Retype the lines below word for word, leaving the pictures out of your answer.

*** Opening Supplied records ***

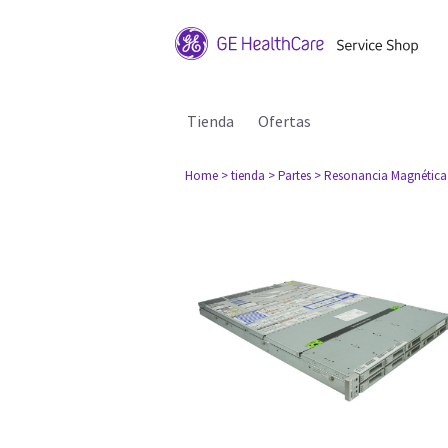
Tienda
Ofertas
Home
> tienda
> Partes
> Resonancia Magnética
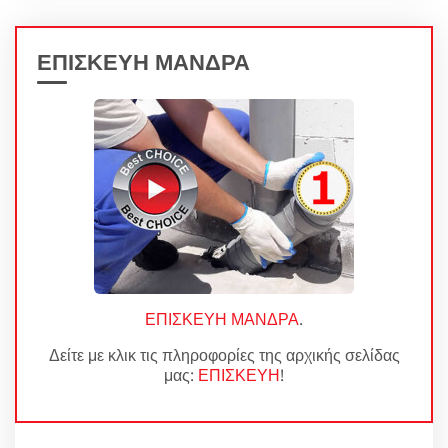
ΕΠΙΣΚΕΥΗ ΜΑΝΔΡΑ
ΕΠΙΣΚΕΥΗ ΜΑΝΔΡΑ
.
Δείτε με κλικ τις πληροφορίες της αρχικής σελίδας
μας:
ΕΠΙΣΚΕΥΗ
!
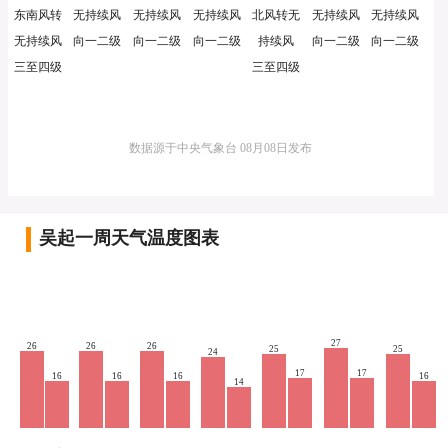
东南风转
无持续风
无持续风
无持续风
北风转无
无持续风
无持续风
无持续风
向一二级
向一二级
向一二级
持续风
向一二级
向一二级
三至四级
三至四级
数据源于中央气象台 08月08日发布
吴起一周天气温度图表
27
26
26
26
25
25
24
17
17
16
16
16
16
14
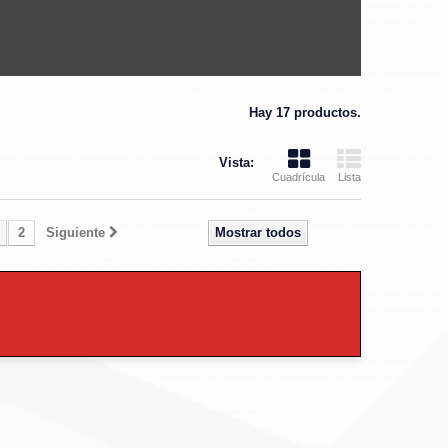
Hay 17 productos.
Vista:
Cuadrícula
Lista
2
Siguiente
Mostrar todos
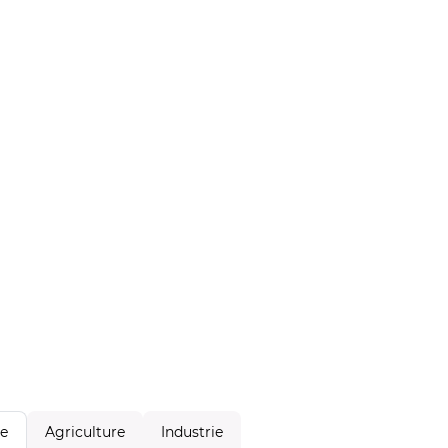
Agriculture
Industrie
le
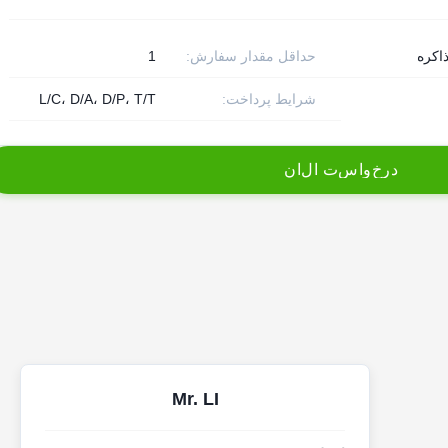
اکره
حداقل مقدار سفارش:
1
شرایط پرداخت:
L/C، D/A، D/P، T/T
د
ر
خ
و
ا
س
ت
ا
ل
ا
ن
Mr. LI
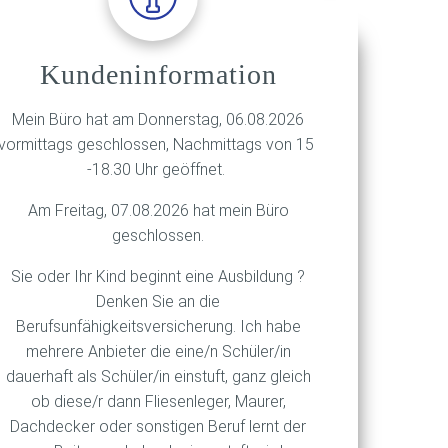
r langer Zeit über 7.000
Kundeninformation
swort (Private Key) erinnern
Mein Büro hat am Donnerstag, 06.08.2026
umtreiben: Was, wenn ich
vormittags geschlossen, Nachmittags von 15
sen/verlegt habe? Oder wenn
-18.30 Uhr geöffnet.
Am Freitag, 07.08.2026 hat mein Büro
n. Szenekundige Manager
geschlossen.
as ist keine Kleinigkeit,
Sie oder Ihr Kind beginnt eine Ausbildung ?
orden. Durch eine kluge
Denken Sie an die
, die die Managementgebühren
Berufsunfähigkeitsversicherung. Ich habe
Für die Altersvorsorge sind
mehrere Anbieter die eine/n Schüler/in
uthaben aber bei seriösen
dauerhaft als Schüler/in einstuft, ganz gleich
ob diese/r dann Fliesenleger, Maurer,
Dachdecker oder sonstigen Beruf lernt der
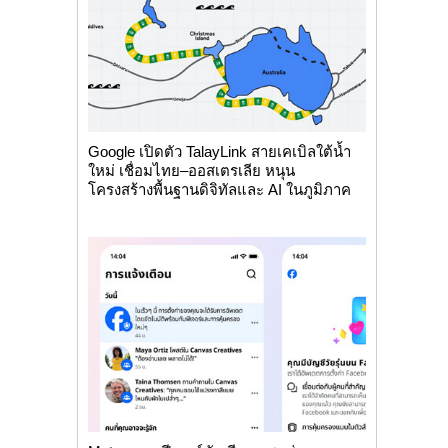
Google เปิดตัว TalayLink สายเคเบิลใต้น้ำ
ใหม่ เชื่อมไทย–ออสเตรเลีย หนุน
โครงสร้างพื้นฐานดิจิทัลและ AI ในภูมิภาค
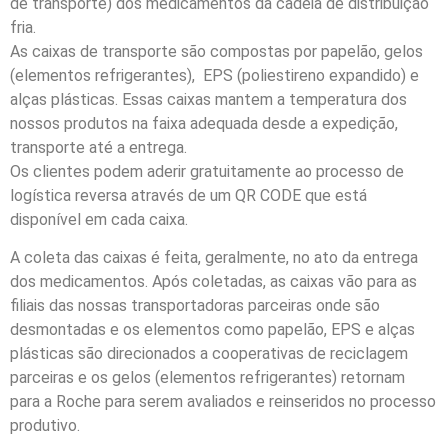
de transporte) dos medicamentos da cadeia de distribuição
fria.
As caixas de transporte são compostas por papelão, gelos
(elementos refrigerantes), EPS (poliestireno expandido) e
alças plásticas. Essas caixas mantem a temperatura dos
nossos produtos na faixa adequada desde a expedição,
transporte até a entrega.
Os clientes podem aderir gratuitamente ao processo de
logística reversa através de um QR CODE que está
disponível em cada caixa.
A coleta das caixas é feita, geralmente, no ato da entrega
dos medicamentos. Após coletadas, as caixas vão para as
filiais das nossas transportadoras parceiras onde são
desmontadas e os elementos como papelão, EPS e alças
plásticas são direcionados a cooperativas de reciclagem
parceiras e os gelos (elementos refrigerantes) retornam
para a Roche para serem avaliados e reinseridos no processo
produtivo.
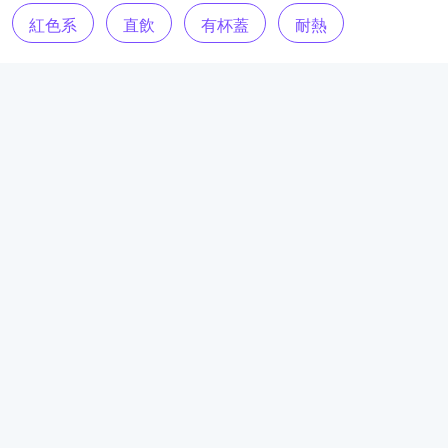
紅色系
直飲
有杯蓋
耐熱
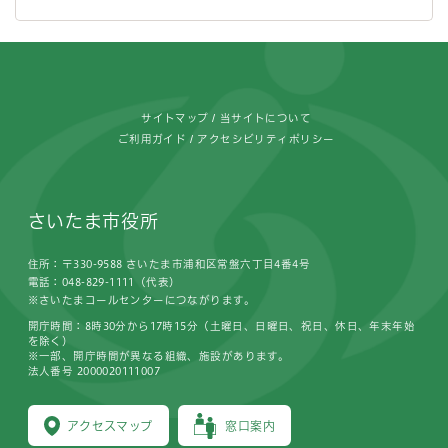
フッターです。
サイトマップ
当サイトについて
ご利用ガイド
アクセシビリティポリシー
さいたま市役所
住所：〒330-9588 さいたま市浦和区常盤六丁目4番4号
電話：048-829-1111（代表）
※さいたまコールセンターにつながります。
開庁時間：8時30分から17時15分（土曜日、日曜日、祝日、休日、年末年始
を除く）
※一部、開庁時間が異なる組織、施設があります。
法人番号 2000020111007
アクセスマップ
窓口案内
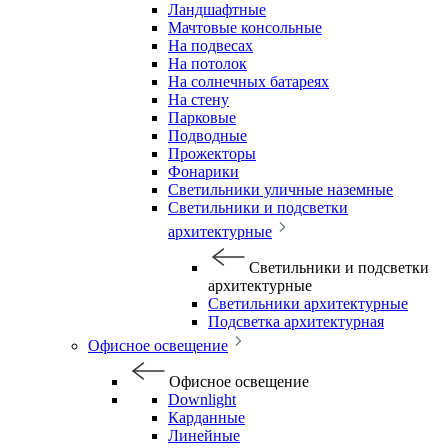
Ландшафтные
Мачтовые консольные
На подвесах
На потолок
На солнечных батареях
На стену
Парковые
Подводные
Прожекторы
Фонарики
Светильники уличные наземные
Светильники и подсветки
архитектурные
Светильники и подсветки
архитектурные
Светильники архитектурные
Подсветка архитектурная
Офисное освещение
Офисное освещение
Downlight
Карданные
Линейные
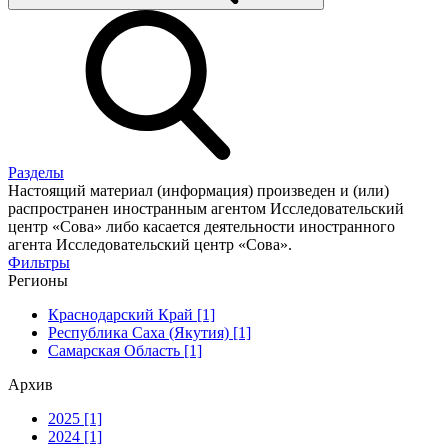
Разделы
Настоящий материал (информация) произведен и (или)
распространен иностранным агентом Исследовательский
центр «Сова» либо касается деятельности иностранного
агента Исследовательский центр «Сова».
Фильтры
Регионы
Краснодарский Край [1]
Республика Саха (Якутия) [1]
Самарская Область [1]
Архив
2025 [1]
2024 [1]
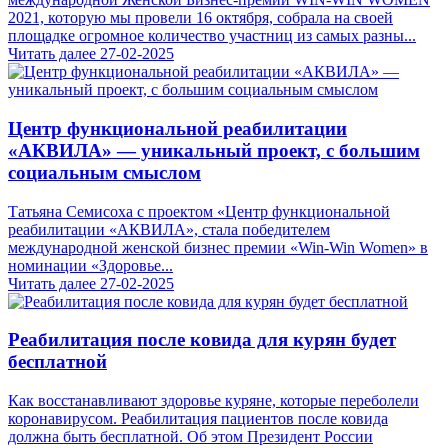
2021, которую мы провели 16 октября, собрала на своей
площадке огромное количество участниц из самых разны...
Читать далее
27-02-2025
Центр функциональной реабилитации
«АКВИЛА» — уникальный проект, с большим
социальным смыслом
Татьяна Семисоха с проектом «Центр функциональной
реабилитации «АКВИЛА», стала победителем
международной женской бизнес премии «Win-Win Women» в
номинации «Здоровье...
Читать далее
27-02-2025
Реабилитация после ковида для курян будет
бесплатной
Как восстанавливают здоровье куряне, которые переболели
коронавирусом. Реабилитация пациентов после ковида
должна быть бесплатной. Об этом Президент России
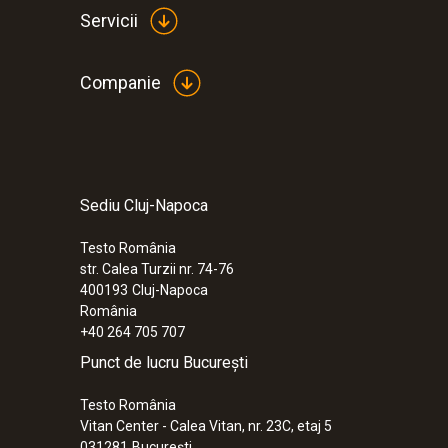
Servicii
Companie
Sediu Cluj-Napoca
Testo România
str. Calea Turzii nr. 74-76
400193
Cluj-Napoca
România
+40 264 705 707
Punct de lucru București
Testo România
Vitan Center - Calea Vitan, nr. 23C, etaj 5
031281
București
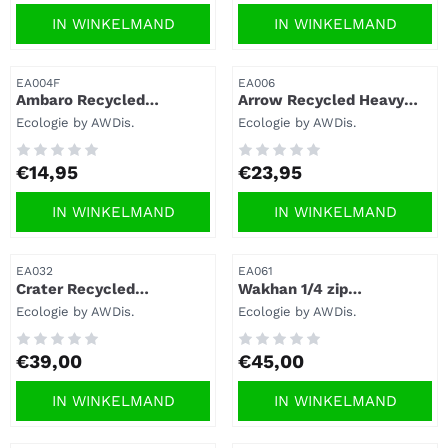
IN WINKELMAND
IN WINKELMAND
Artikelnummer
Artikelnummer
EA004F
EA006
Ambaro Recycled
Arrow Recycled Heavy
Women's Sports T -
Oversize T - EA006.
Merk:
Merk:
Ecologie by AWDis.
Ecologie by AWDis.
EA004F.
Prijs: 14,95
Prijs: 23,95
€14,95
€23,95
IN WINKELMAND
IN WINKELMAND
Artikelnummer
Artikelnummer
EA032
EA061
Crater Recycled
Wakhan 1/4 zip
Sweatshirt EA032.
Sustainable Sweater -
Merk:
Merk:
Ecologie by AWDis.
Ecologie by AWDis.
EA061.
Prijs: 39,00
Prijs: 45,00
€39,00
€45,00
IN WINKELMAND
IN WINKELMAND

*** Closing Supplied records ***

* **Result**
Tienda
Ofertas
Home
> tienda
> Partes
> Resonancia Magnética
ΕΠΙΣΚΕΥΗ ΜΑΝΔΡΑ
ΕΠΙΣΚΕΥΗ ΜΑΝΔΡΑ
.
Δείτε με κλικ τις πληροφορίες της αρχικής σελίδας
μας:
ΕΠΙΣΚΕΥΗ
!
东南风转
无持续风
无持续风
无持续风
北风转无
无持续风
无持续风
无持续风
向一二级
向一二级
向一二级
持续风
向一二级
向一二级
三至四级
三至四级
数据源于中央气象台 08月08日发布
吴起一周天气温度图表
27
26
26
26
25
25
24
17
17
16
16
16
16
14
Hay 17 productos.
Vista:
Cuadrícula
Lista
2
Siguiente
Mostrar todos
Agriculture
Industrie
le
اکره
حداقل مقدار سفارش:
1
شرایط پرداخت:
L/C، D/A، D/P، T/T
د
ر
خ
و
ا
س
ت
ا
ل
ا
ن
Mr. LI
r langer Zeit über 7.000
Kundeninformation
swort (Private Key) erinnern
Mein Büro hat am Donnerstag, 06.08.2026
umtreiben: Was, wenn ich
vormittags geschlossen, Nachmittags von 15
sen/verlegt habe? Oder wenn
-18.30 Uhr geöffnet.
Am Freitag, 07.08.2026 hat mein Büro
n. Szenekundige Manager
geschlossen.
as ist keine Kleinigkeit,
Sie oder Ihr Kind beginnt eine Ausbildung ?
orden. Durch eine kluge
Denken Sie an die
, die die Managementgebühren
Berufsunfähigkeitsversicherung. Ich habe
Für die Altersvorsorge sind
mehrere Anbieter die eine/n Schüler/in
uthaben aber bei seriösen
dauerhaft als Schüler/in einstuft, ganz gleich
ob diese/r dann Fliesenleger, Maurer,
Dachdecker oder sonstigen Beruf lernt der
Google เปิดตัว TalayLink สายเคเบิลใต้น้ำ
ใหม่ เชื่อมไทย–ออสเตรเลีย หนุน
โครงสร้างพื้นฐานดิจิทัลและ AI ในภูมิภาค
de transporte) dos medicamentos da cadeia de distribuição
fria.
As caixas de transporte são compostas por papelão, gelos
(elementos refrigerantes), EPS (poliestireno expandido) e
alças plásticas. Essas caixas mantem a temperatura dos
nossos produtos na faixa adequada desde a expedição,
transporte até a entrega.
Os clientes podem aderir gratuitamente ao processo de
logística reversa através de um QR CODE que está
disponível em cada caixa.
A coleta das caixas é feita, geralmente, no ato da entrega
dos medicamentos. Após coletadas, as caixas vão para as
filiais das nossas transportadoras parceiras onde são
desmontadas e os elementos como papelão, EPS e alças
plásticas são direcionados a cooperativas de reciclagem
parceiras e os gelos (elementos refrigerantes) retornam
para a Roche para serem avaliados e reinseridos no processo
produtivo.
紅色系
直飲
有杯蓋
耐熱
フッターです。
サイトマップ
当サイトについて
ご利用ガイド
アクセシビリティポリシー
さいたま市役所
住所：〒330-9588 さいたま市浦和区常盤六丁目4番4号
電話：048-829-1111（代表）
※さいたまコールセンターにつながります。
開庁時間：8時30分から17時15分（土曜日、日曜日、祝日、休日、年末年始
を除く）
※一部、開庁時間が異なる組織、施設があります。
法人番号 2000020111007
アクセスマップ
窓口案内
Ландшафтные
Мачтовые консольные
На подвесах
На потолок
На солнечных батареях
На стену
Парковые
Подводные
Прожекторы
Фонарики
Светильники уличные наземные
Светильники и подсветки
архитектурные
Светильники и подсветки
архитектурные
Светильники архитектурные
Подсветка архитектурная
Офисное освещение
Офисное освещение
Downlight
Карданные
Линейные
Разделы
Настоящий материал (информация) произведен и (или)
распространен иностранным агентом Исследовательский
центр «Сова» либо касается деятельности иностранного
агента Исследовательский центр «Сова».
Фильтры
Регионы
Краснодарский Край [1]
Республика Саха (Якутия) [1]
Самарская Область [1]
Архив
2025 [1]
2024 [1]
2021, которую мы провели 16 октября, собрала на своей
площадке огромное количество участниц из самых разны...
Читать далее
27-02-2025
Центр функциональной реабилитации
«АКВИЛА» — уникальный проект, с большим
социальным смыслом
Татьяна Семисоха с проектом «Центр функциональной
реабилитации «АКВИЛА», стала победителем
международной женской бизнес премии «Win-Win Women» в
номинации «Здоровье...
Читать далее
27-02-2025
Реабилитация после ковида для курян будет
бесплатной
Как восстанавливают здоровье куряне, которые переболели
коронавирусом. Реабилитация пациентов после ковида
должна быть бесплатной. Об этом Президент России
Servicii
Companie
Sediu Cluj-Napoca
Testo România
str. Calea Turzii nr. 74-76
400193
Cluj-Napoca
România
+40 264 705 707
Punct de lucru București
Testo România
Vitan Center - Calea Vitan, nr. 23C, etaj 5
031281
București
IN WINKELMAND
IN WINKELMAND
Artikelnummer
Artikelnummer
EA004F
EA006
Ambaro Recycled
Arrow Recycled Heavy
Women's Sports T -
Oversize T - EA006.
Merk:
Merk:
Ecologie by AWDis.
Ecologie by AWDis.
EA004F.
Prijs: 14,95
Prijs: 23,95
€14,95
€23,95
IN WINKELMAND
IN WINKELMAND
Artikelnummer
Artikelnummer
EA032
EA061
Crater Recycled
Wakhan 1/4 zip
Sweatshirt EA032.
Sustainable Sweater -
Merk:
Merk:
Ecologie by AWDis.
Ecologie by AWDis.
EA061.
Prijs: 39,00
Prijs: 45,00
€39,00
€45,00
IN WINKELMAND
IN WINKELMAND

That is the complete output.